Dal purgatorio all’inferno il passo è breve; così come breve è stato il salto dalle piazze dello spaccio e dell’estorsione paternesi alla cella del carcere per gli arrestati nell’ambito dell’operazione “The end” (13 in carcere più uno per il quale sono stati disposti i domiciliari).
Notte, quella di ieri, di sirene e lampeggianti a Paternò dove i Carabinieri del Comando Provinciale di Catania e dei reparti specializzati hanno eseguito l’ordinanza di custodia cautelare in carcere, emessa dal Gip del tribunale di Catania su richiesta della Direzione Distrettuale Antimafia, nei confronti del locale clan Assinnata affiliato alla famiglia catanese Santapaola.
Tutti accusati di associazione mafiosa, estorsione ed associazione finalizzata ai traffico e spaccio di sostanze stupefacenti per reati commessi dal 2012 al settembre del 2013.
Sostanzialmente le indagini hanno preso il via dopo la denuncia di estorsione, nel marzo del 2012, da parte di un imprenditore palermitano che si stava occupando della ristrutturazione di un immobile in zona Ardizzone; da qui l’accertamento di almeno altri tre casi di estorsione ai danni di altri due imprenditori e di un negozio di ottica. Ma gli affari della “famiglia” si basavano anche sul traffico e lo smercio di stupefacenti che per lo più avveniva in piazza Purgatorio, ma anche lungo le strade della città.
Un modus operandi che, oramai si sa, accomuna tutti i gruppi mafiosi, e non solo gli Assinnata: estorsione e droga su tutti, affari illeciti provenienti da ogni sorta di attività criminale per grandi guadagni atti a rimpinguare la “cassa comune” al fine di sostenere non solo le famiglie dei detenuti ma anche per i pagamenti degli “stipendi” dei vari affiliati.
Il tutto in una rete che dai clan locali conduce dritta dritta a quelli catanesi (basti pensare, tra le altre, all’ultima inchiesta di poco tempo fa: “I Vicerè”, che decapitò i Laudani e le famiglie a loro riconducibili nell’hinterland etneo).
Ma a far accapponare la pelle sono anche altri dettagli che emergono dalle intercettazioni dell’operazione “The end” e che mettono in risalto una sorta di venerazione del potere mafioso: “lui è il top del top”, questo diceva Giuseppe Parenti, uno degli affiliati del clan, in riferimento al proprio capo Salvatore Assinnata (destinatario del provvedimento eseguito ieri e che si trovava già in carcere).
Fu lui, 43enne, insieme al padre, Domenico Assinnata, a riorganizzare le fila del clan paternese storicamente facente capo a Giuseppe Alleruzzo; così come accertato nelle operazioni “Orsa Maggiore”, che nel 1993 per la prima volta individua i gruppi dell’hinterland catanese ricollegabili alla famiglia Santapaola, “Padrini” e “Fiori Bianchi” che hanno documentato l’operatività del clan sino all’aprile 2010).

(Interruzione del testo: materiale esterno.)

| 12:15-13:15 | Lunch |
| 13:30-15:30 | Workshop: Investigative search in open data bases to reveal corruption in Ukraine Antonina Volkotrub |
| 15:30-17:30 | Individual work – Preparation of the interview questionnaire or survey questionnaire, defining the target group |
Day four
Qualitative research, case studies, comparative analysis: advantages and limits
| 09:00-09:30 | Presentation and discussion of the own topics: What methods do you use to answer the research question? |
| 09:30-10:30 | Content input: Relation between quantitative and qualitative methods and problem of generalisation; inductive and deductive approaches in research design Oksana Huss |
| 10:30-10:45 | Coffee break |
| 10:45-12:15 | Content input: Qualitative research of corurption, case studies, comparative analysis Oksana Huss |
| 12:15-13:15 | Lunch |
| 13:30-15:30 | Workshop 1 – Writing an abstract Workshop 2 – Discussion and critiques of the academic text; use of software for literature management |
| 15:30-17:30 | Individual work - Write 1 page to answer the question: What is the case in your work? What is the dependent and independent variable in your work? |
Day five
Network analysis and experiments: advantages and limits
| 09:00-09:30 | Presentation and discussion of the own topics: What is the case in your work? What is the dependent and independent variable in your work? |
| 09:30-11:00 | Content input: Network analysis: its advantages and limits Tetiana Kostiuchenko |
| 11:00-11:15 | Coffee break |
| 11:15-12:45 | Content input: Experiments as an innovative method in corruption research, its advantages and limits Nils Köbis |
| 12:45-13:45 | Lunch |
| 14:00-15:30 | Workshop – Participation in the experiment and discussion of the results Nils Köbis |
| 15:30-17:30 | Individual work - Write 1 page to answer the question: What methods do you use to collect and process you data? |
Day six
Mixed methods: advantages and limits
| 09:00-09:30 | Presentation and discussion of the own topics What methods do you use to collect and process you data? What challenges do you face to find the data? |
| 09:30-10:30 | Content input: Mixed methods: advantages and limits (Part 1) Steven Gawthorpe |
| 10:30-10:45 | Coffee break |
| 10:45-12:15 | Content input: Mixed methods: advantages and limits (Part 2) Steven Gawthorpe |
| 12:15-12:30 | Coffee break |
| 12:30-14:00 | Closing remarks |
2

Ma in un altro stralcio dell’intercettazione Parenti così parla di Salvatore Assinnata: “A Turi Assinnata no può mbrrugghiari mancu Dio”.

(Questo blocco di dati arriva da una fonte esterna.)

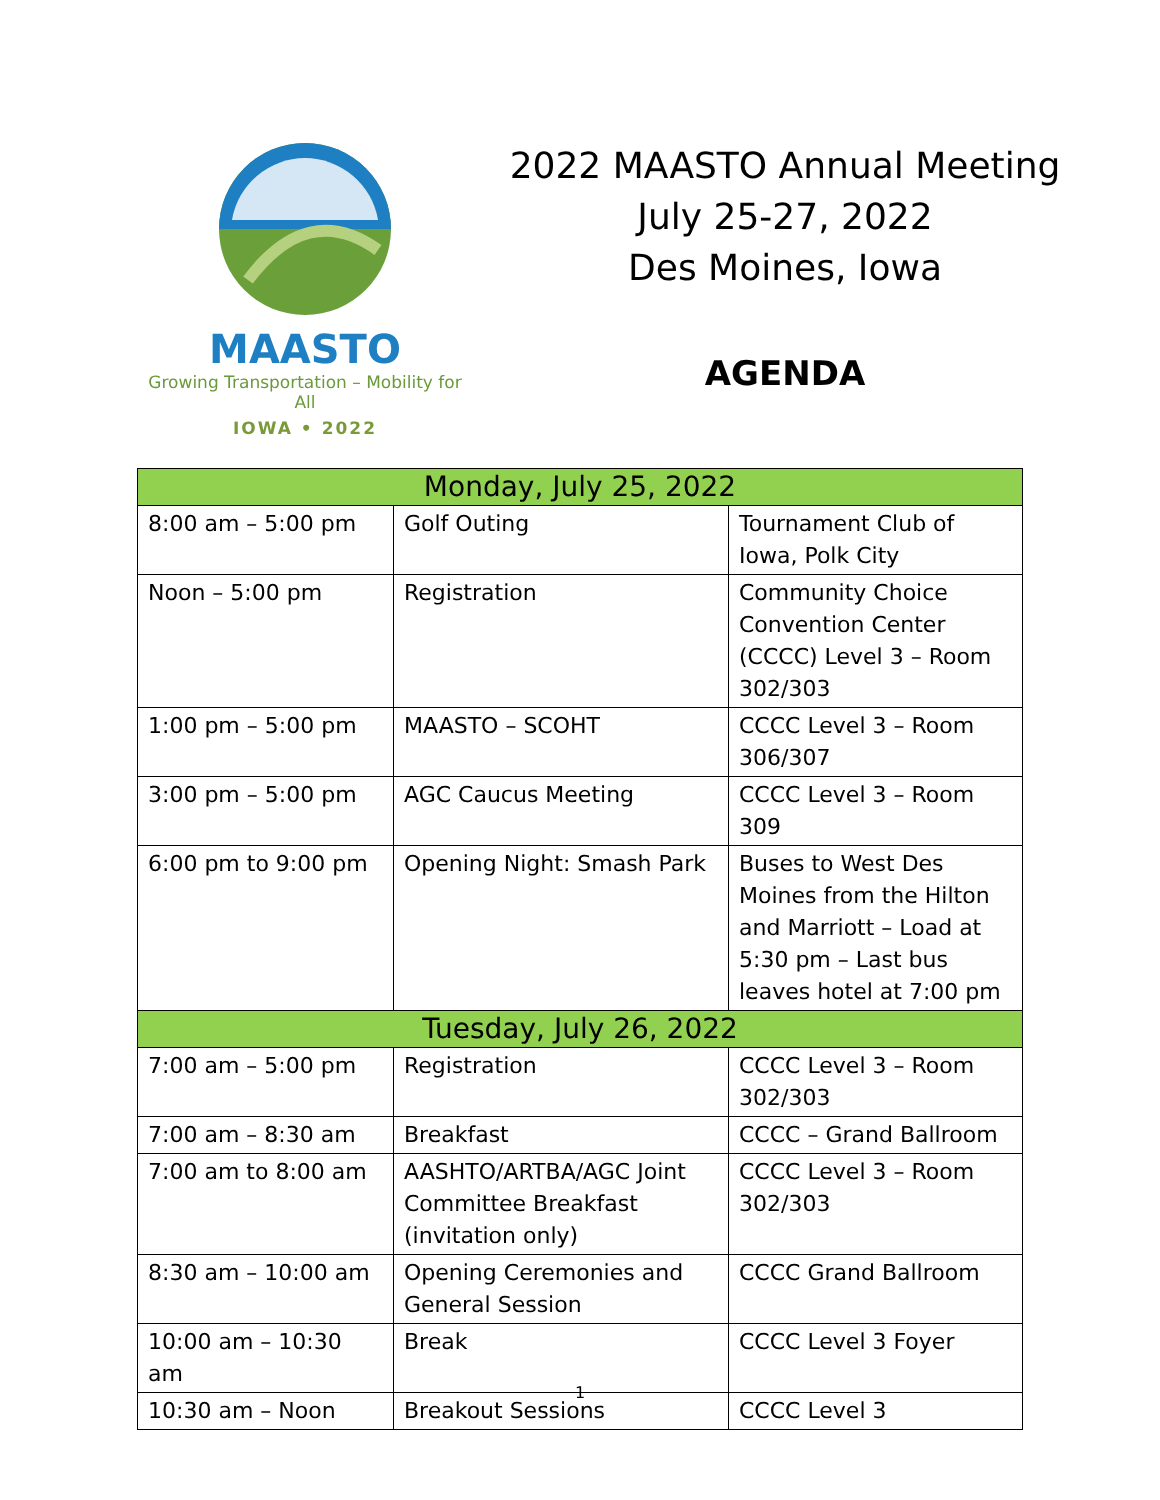MAASTO
Growing Transportation – Mobility for All
IOWA • 2022
2022 MAASTO Annual Meeting
July 25-27, 2022
Des Moines, Iowa
AGENDA
| Monday, July 25, 2022 | | |
| --- | --- | --- |
| 8:00 am – 5:00 pm | Golf Outing | Tournament Club of Iowa, Polk City |
| Noon – 5:00 pm | Registration | Community Choice Convention Center (CCCC) Level 3 – Room 302/303 |
| 1:00 pm – 5:00 pm | MAASTO – SCOHT | CCCC Level 3 – Room 306/307 |
| 3:00 pm – 5:00 pm | AGC Caucus Meeting | CCCC Level 3 – Room 309 |
| 6:00 pm to 9:00 pm | Opening Night: Smash Park | Buses to West Des Moines from the Hilton and Marriott – Load at 5:30 pm – Last bus leaves hotel at 7:00 pm |
| Tuesday, July 26, 2022 | | |
| 7:00 am – 5:00 pm | Registration | CCCC Level 3 – Room 302/303 |
| 7:00 am – 8:30 am | Breakfast | CCCC – Grand Ballroom |
| 7:00 am to 8:00 am | AASHTO/ARTBA/AGC Joint Committee Breakfast (invitation only) | CCCC Level 3 – Room 302/303 |
| 8:30 am – 10:00 am | Opening Ceremonies and General Session | CCCC Grand Ballroom |
| 10:00 am – 10:30 am | Break | CCCC Level 3 Foyer |
| 10:30 am – Noon | Breakout Sessions | CCCC Level 3 |
1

Un “boss”, insomma, considerato il top, quasi come una super star che neanche Dio può permettersi di prendere in giro.
Frasi che in questo caso son state pronunciate a Paternò ma che rimandano ad un pensiero troppo spesso condiviso ovunque e in quegli animi in cui, per i più disparati motivi, la “mala” trova terreno fertile: il potere mafioso che diventa come un dio.